The plot is that it is the future and, surprise surprise, there are too many people and not enough resources. The world's solution? Sterilization? Euthanasia? Nope. They decide to kill off a generation by passing a law that forbids any births for the next thirty years. The body of the film takes place 8 years after the law is put on the books and already people are baby crazy. A woman, surprise surprise, really wants a baby, so she has one and then her and her husband have to hide it from the rest of the world.
I really liked this movie (apart from the fact that it is one of my main philosophies in life) because I think it is really creative.
First of all, this movie is totally where Chuck Palahniuk got his idea for "daytimers and nighttimers" in his book Rant. It is also where "Children of Men" gets it's ending and gloomy "end of the world" feel. Asides from being ripped off, this movie is great because I really like the way that they showed the world.
There are no trees. There are no animals. You can't breathe the air and you can't see anything because the smog is out of control. The crime of birth is the highest crime and the sentence is death by suffocation for the mother, father and baby. They lower this dome over you and slowly suffocate you, giving you 12 hours to think about what you have done. There are these abortion machines in the bathroom that the women use after they have sex. People adopt the scariest My Buddy/Chuckie Doll robot things. The museums are really shitty and you pretty much only get to go once in your life. The museum is filled with shoddily taxidermied animals (mostly pets or livestock), some plants (about 5 square feet of them) and the museum's main focus. How people lived back in the day (the 70's). You can see what dentists did, how people used to pump gas and drive cars and how we use to shove our faces full of food! There are no books, no music, and you go to the library to watch videos. Old people live in their own designated area, and I'm sure I'm forgetting a lot, but it's pretty thorough in it's bleakness.

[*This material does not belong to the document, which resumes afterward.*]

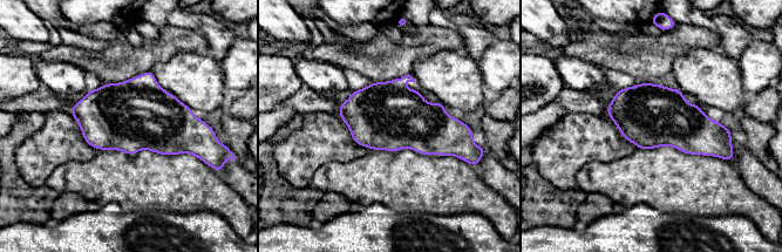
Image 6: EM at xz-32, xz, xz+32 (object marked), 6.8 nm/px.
Look: em planes (tint) at the same point. Another direction.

But this movie isn't perfect. It has all of the 70's future dystopian society standbys such as:
People eating "food" out of tubes that look like toothpaste
The always present and ever incessant "big brother" monitoring device in the sky
Everyone rocks a one piece uni-tard jumpsuit thing with a Nauru collar.
And my favorite part of all movies like this, the 1960's "futuristic" furniture that everyone owned back then. I also found the movie to be a bit lazy in the fact that everything from the museum was from the 70's. Like the world just went from "shag carpeting and bell bottoms" to "we cant breathe and there is no food". I think they could have been a little more creative and tried to fill in the gaps instead of stopping with what they already knew.
As I watched the movie all I was thinking "would a world without kids be so bad?".